_TASK INSTRUCTIONS_: You are asked to copy the entire listing exactly, apart from its pictures.
..........
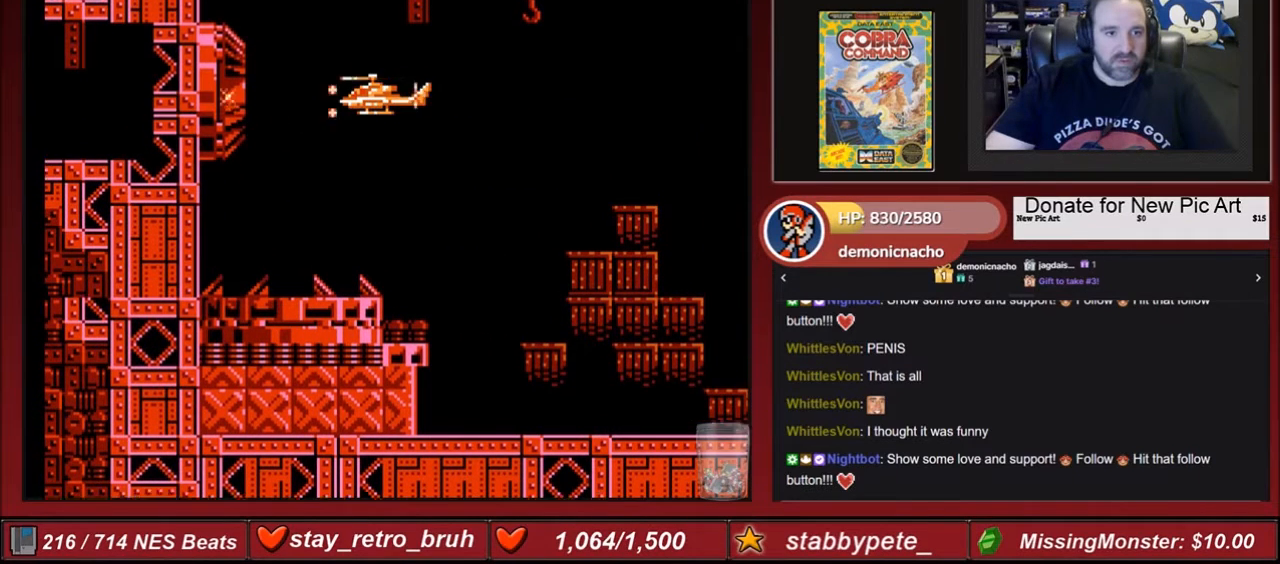
{"buttons": ["B"], "events": [[67, "B", "up"], [100, "B", "down"], [200, "B", "up"], [234, "B", "down"], [334, "B", "up"], [401, "B", "down"], [434, "B", "up"], [501, "B", "down"]]}
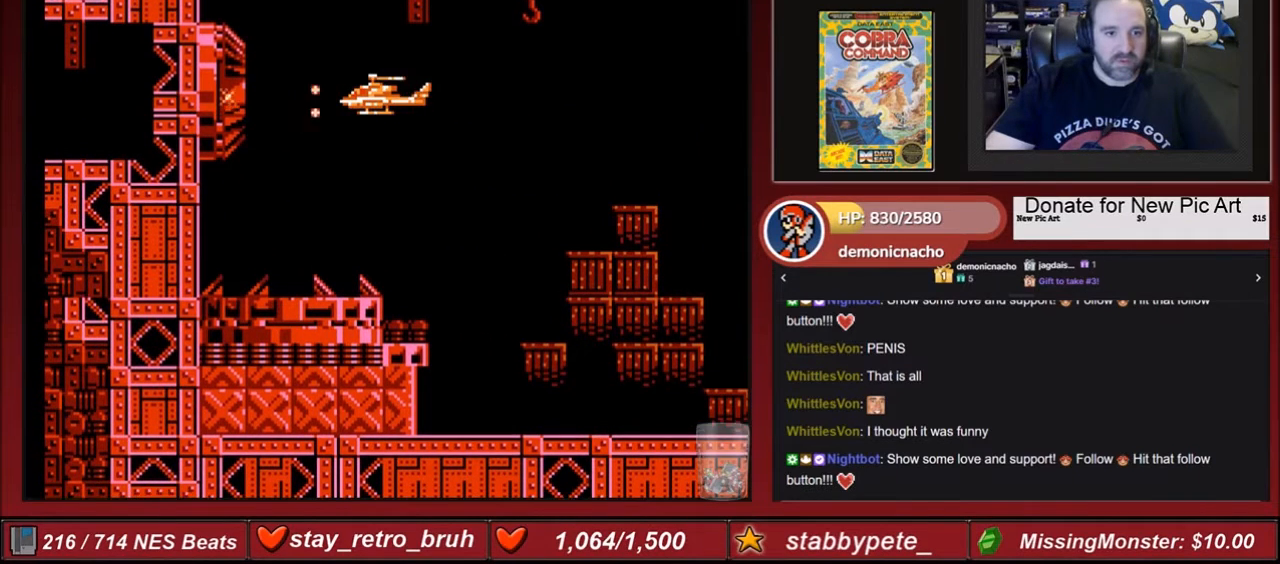
{"buttons": ["B"], "events": [[33, "B", "up"], [100, "B", "down"], [200, "B", "up"], [267, "B", "down"], [333, "B", "up"], [500, "B", "down"]]}
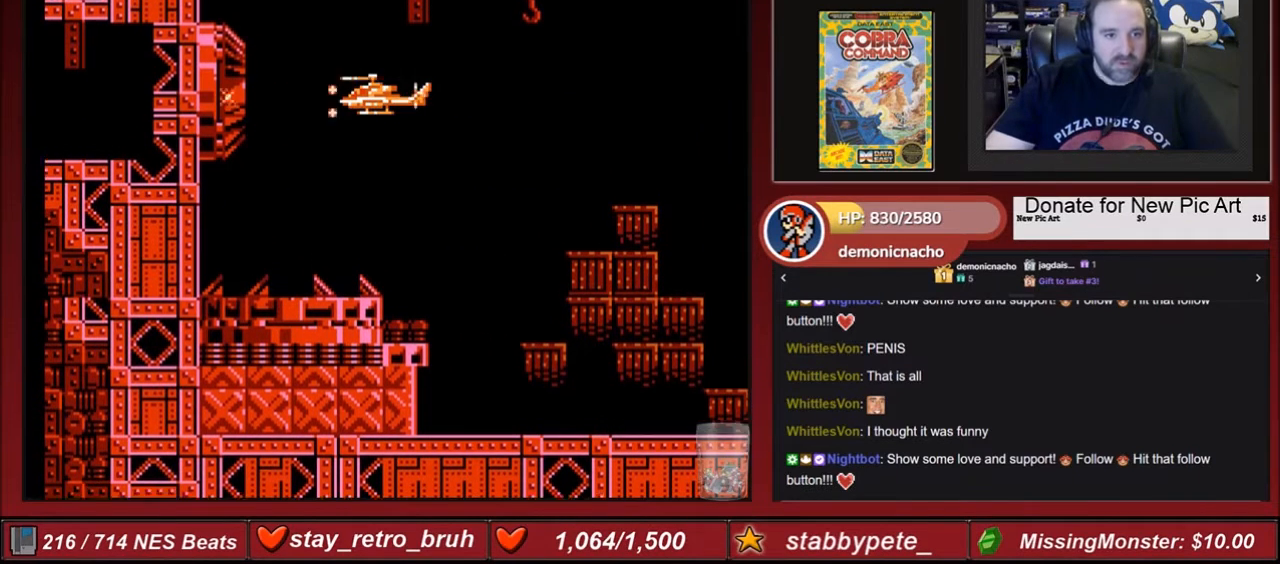
{"buttons": ["B"], "events": [[67, "B", "up"], [167, "B", "down"], [200, "B", "up"], [267, "B", "down"], [334, "B", "up"], [401, "B", "down"], [434, "B", "up"], [501, "B", "down"]]}
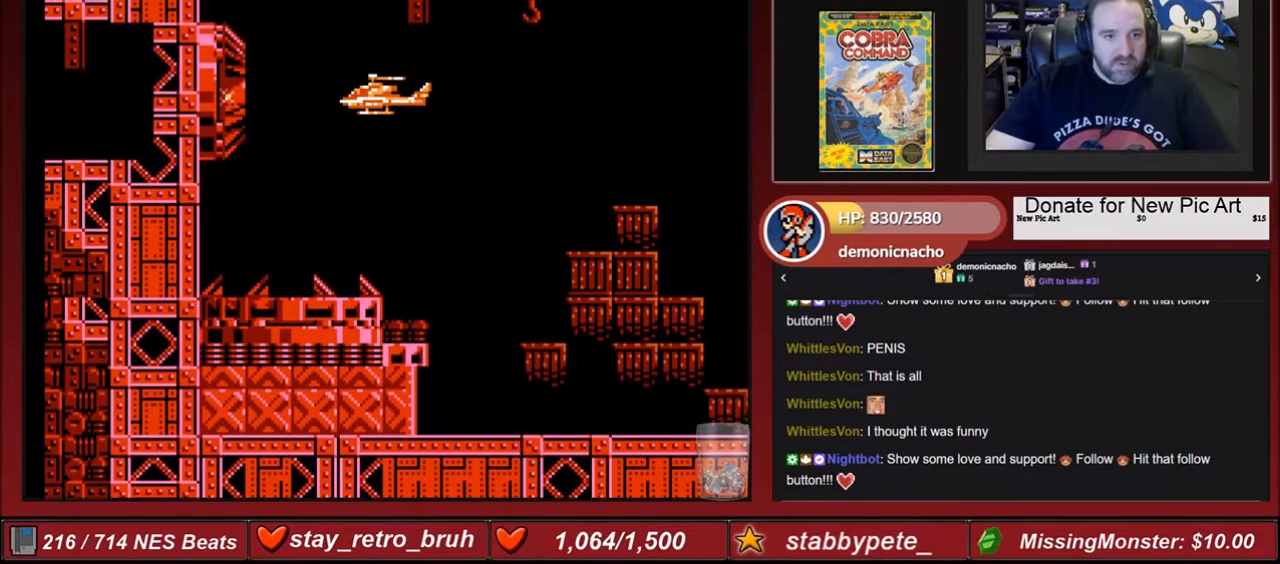
{"buttons": ["B"], "events": [[66, "B", "up"], [100, "B", "down"], [200, "B", "up"], [267, "B", "down"], [333, "B", "up"], [500, "B", "down"]]}
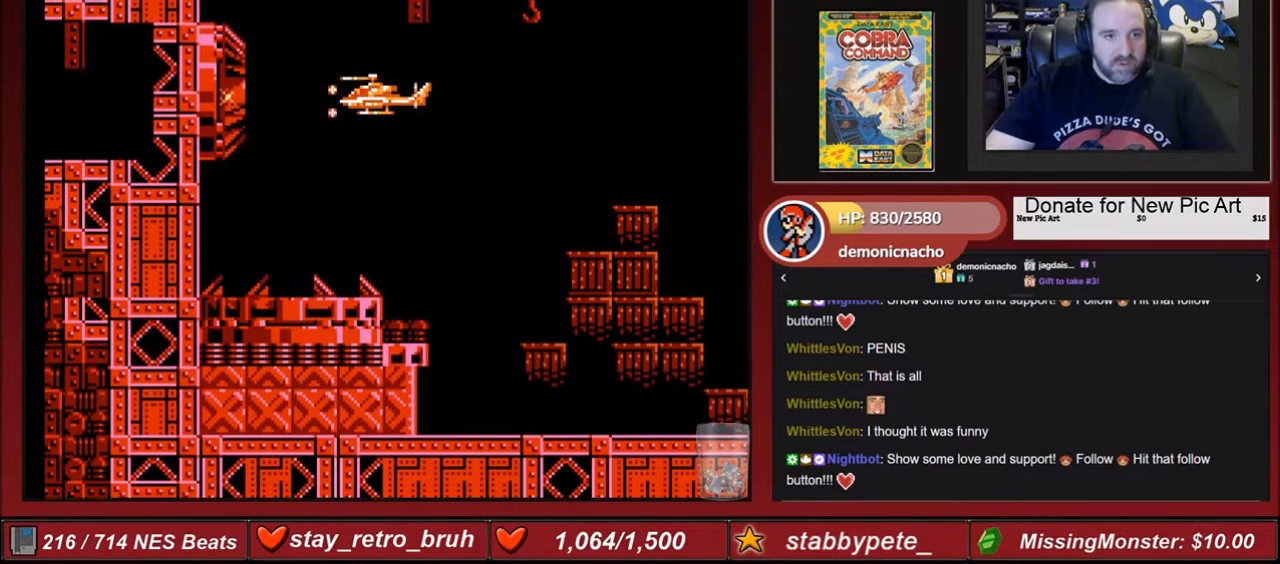
{"buttons": [], "events": [[67, "B", "up"], [100, "B", "down"], [200, "B", "up"], [234, "B", "down"], [401, "B", "up"]]}
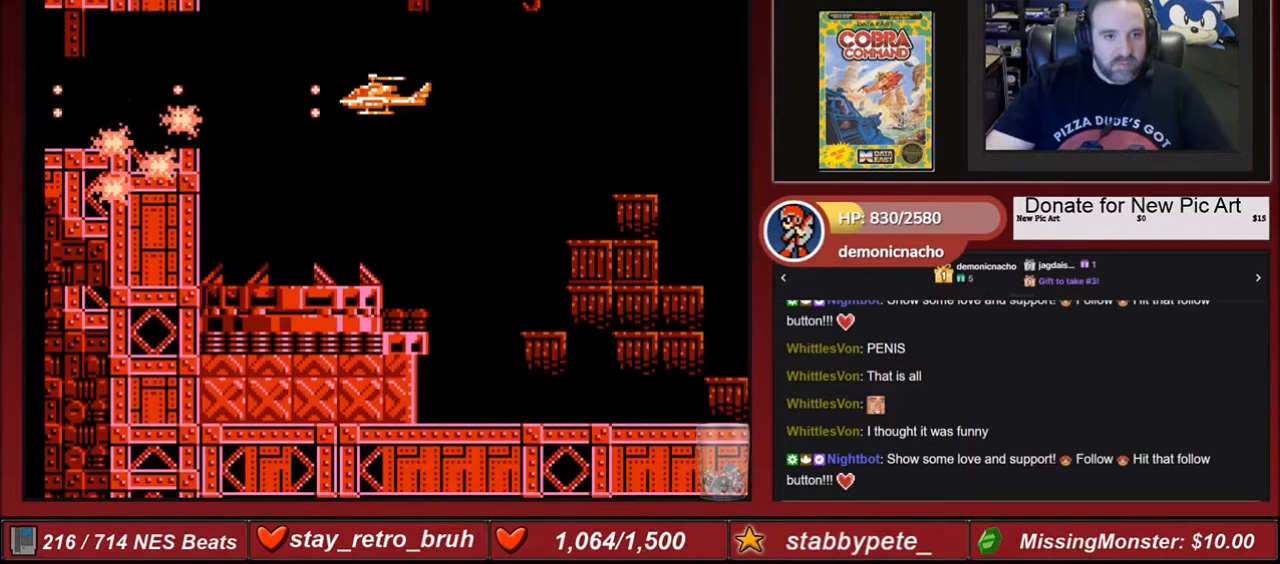
{"buttons": [], "events": []}
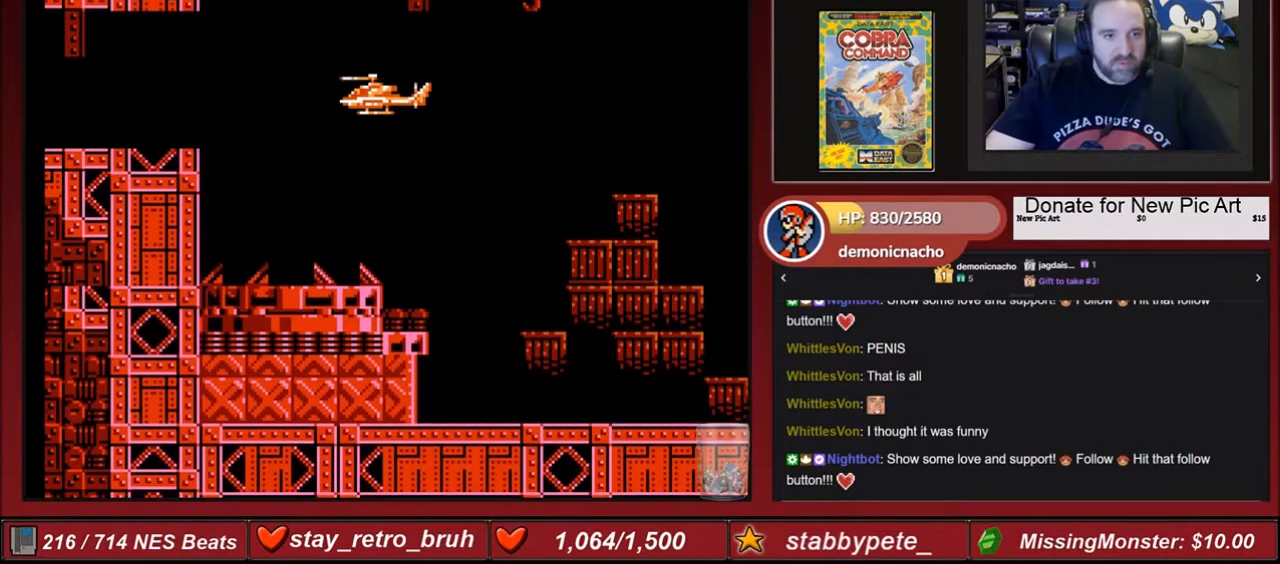
{"buttons": [], "events": [[67, "DPAD_LEFT", "down"], [134, "DPAD_LEFT", "up"]]}
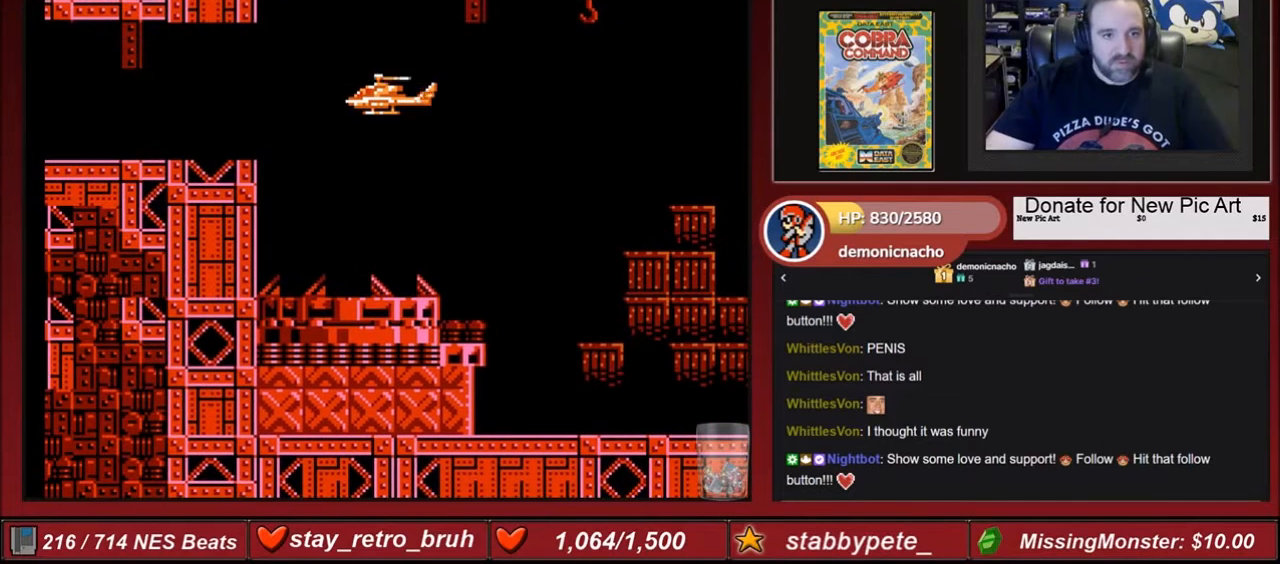
{"buttons": [], "events": [[233, "DPAD_DOWN", "down"], [267, "DPAD_DOWN", "up"]]}
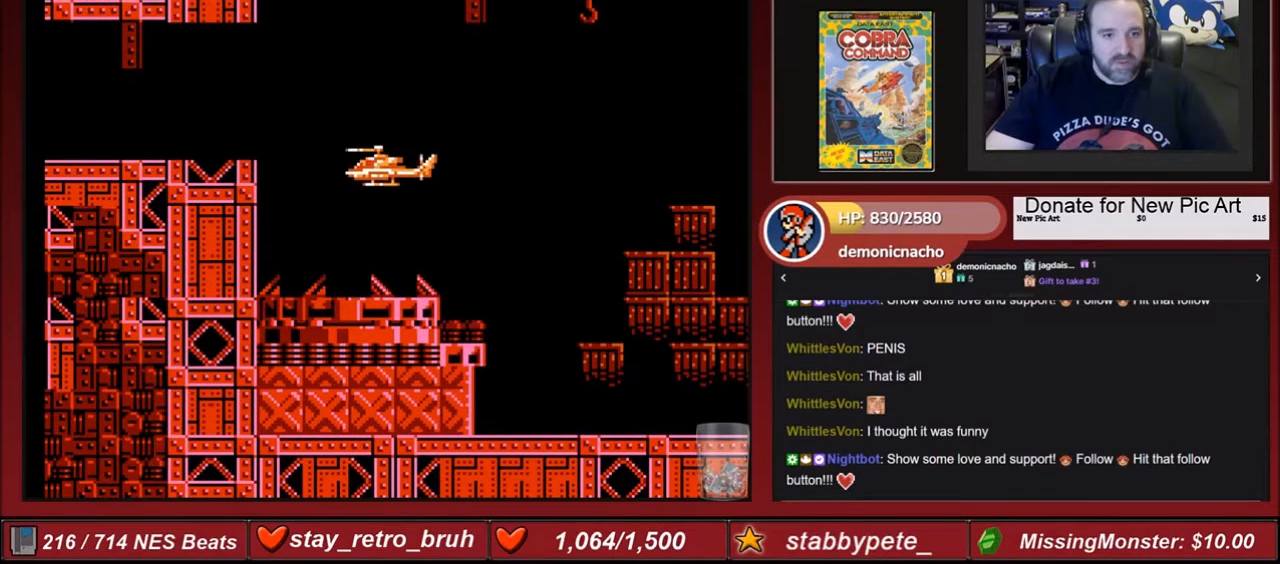
{"buttons": [], "events": [[100, "DPAD_LEFT", "down"], [134, "DPAD_LEFT", "up"]]}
..........
_RESPONSE_:
{"buttons": ["B"], "events": [[67, "B", "up"], [100, "B", "down"], [200, "B", "up"], [234, "B", "down"], [334, "B", "up"], [401, "B", "down"], [434, "B", "up"], [501, "B", "down"]]}
{"buttons": ["B"], "events": [[33, "B", "up"], [100, "B", "down"], [200, "B", "up"], [267, "B", "down"], [333, "B", "up"], [500, "B", "down"]]}
{"buttons": ["B"], "events": [[67, "B", "up"], [167, "B", "down"], [200, "B", "up"], [267, "B", "down"], [334, "B", "up"], [401, "B", "down"], [434, "B", "up"], [501, "B", "down"]]}
{"buttons": ["B"], "events": [[66, "B", "up"], [100, "B", "down"], [200, "B", "up"], [267, "B", "down"], [333, "B", "up"], [500, "B", "down"]]}
{"buttons": [], "events": [[67, "B", "up"], [100, "B", "down"], [200, "B", "up"], [234, "B", "down"], [401, "B", "up"]]}
{"buttons": [], "events": []}
{"buttons": [], "events": [[67, "DPAD_LEFT", "down"], [134, "DPAD_LEFT", "up"]]}
{"buttons": [], "events": [[233, "DPAD_DOWN", "down"], [267, "DPAD_DOWN", "up"]]}
{"buttons": [], "events": [[100, "DPAD_LEFT", "down"], [134, "DPAD_LEFT", "up"]]}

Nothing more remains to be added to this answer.